First of all, I do believe the Fed knows that this number was out of step with all other numbers economically speaking. Whether you are looking at the nonfarm payrolls, the private payrolls or any other economic data. That includes the regional manufacturing reports that show employment has been decreasing of late rather than increasing. This is a hard one for the Fed to swallow, and that is why Mr. Bernanke may be coughing a little to clear his throat as he ponders what to do.

What about what the Fed itself has said? It just said it last week, so this is really a nonissue, but I have to report on it because some people saying that the Fed should quit or will quit. And obviously that directly affects the stock market. Bernanke expressly stated -- there is no reading between the lines -- that the Fed would continue its monetary policy, its open-market operations WELL after it saw the improvement it was seeking in the economy. We have one number that is an outlier. It does not match any other economic data, and it is by far and away better than anticipated. By the other numbers, so it should be.
■ ■ ■
Request a:
Copy out, line for line, everything in the records from the line containing "rekomendasinya, ya!" down to the line containing "rekomendasi produk", with both of those lines included.

Page-level text extractions
■ ■ ■
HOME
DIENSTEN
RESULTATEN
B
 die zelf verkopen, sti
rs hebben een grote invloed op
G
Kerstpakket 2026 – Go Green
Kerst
■ ■ ■
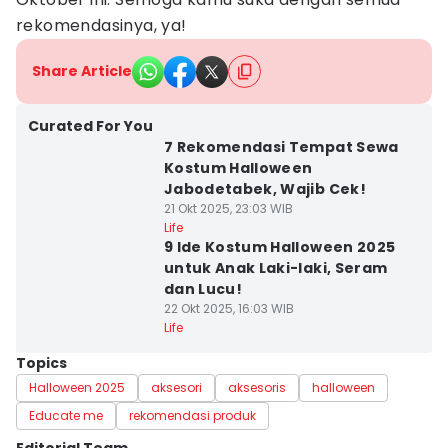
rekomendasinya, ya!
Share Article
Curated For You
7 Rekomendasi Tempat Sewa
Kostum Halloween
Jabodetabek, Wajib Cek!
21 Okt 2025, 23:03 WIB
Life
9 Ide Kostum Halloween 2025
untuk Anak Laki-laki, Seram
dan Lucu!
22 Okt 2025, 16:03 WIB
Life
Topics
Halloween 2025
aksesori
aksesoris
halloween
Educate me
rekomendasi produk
■ ■ ■
Request b:
Condense the paragraph of the Fed commentary that begins "What about what the Fed itself has said?" into a short bulleted list that keeps its main facts.

Result a:
rekomendasinya, ya!
Share Article
Curated For You
7 Rekomendasi Tempat Sewa
Kostum Halloween
Jabodetabek, Wajib Cek!
21 Okt 2025, 23:03 WIB
Life
9 Ide Kostum Halloween 2025
untuk Anak Laki-laki, Seram
dan Lucu!
22 Okt 2025, 16:03 WIB
Life
Topics
Halloween 2025
aksesori
aksesoris
halloween
Educate me
rekomendasi produk

Result b:
- The Fed addressed the matter last week, so it is a nonissue. It is still being reported because some people say the Fed should quit or will quit, which directly affects the stock market.
- Bernanke stated explicitly that the Fed would continue its monetary policy and open-market operations well after it saw the economic improvement it was seeking.
- There is one outlier number. It does not match any other economic data and is far better than anticipated.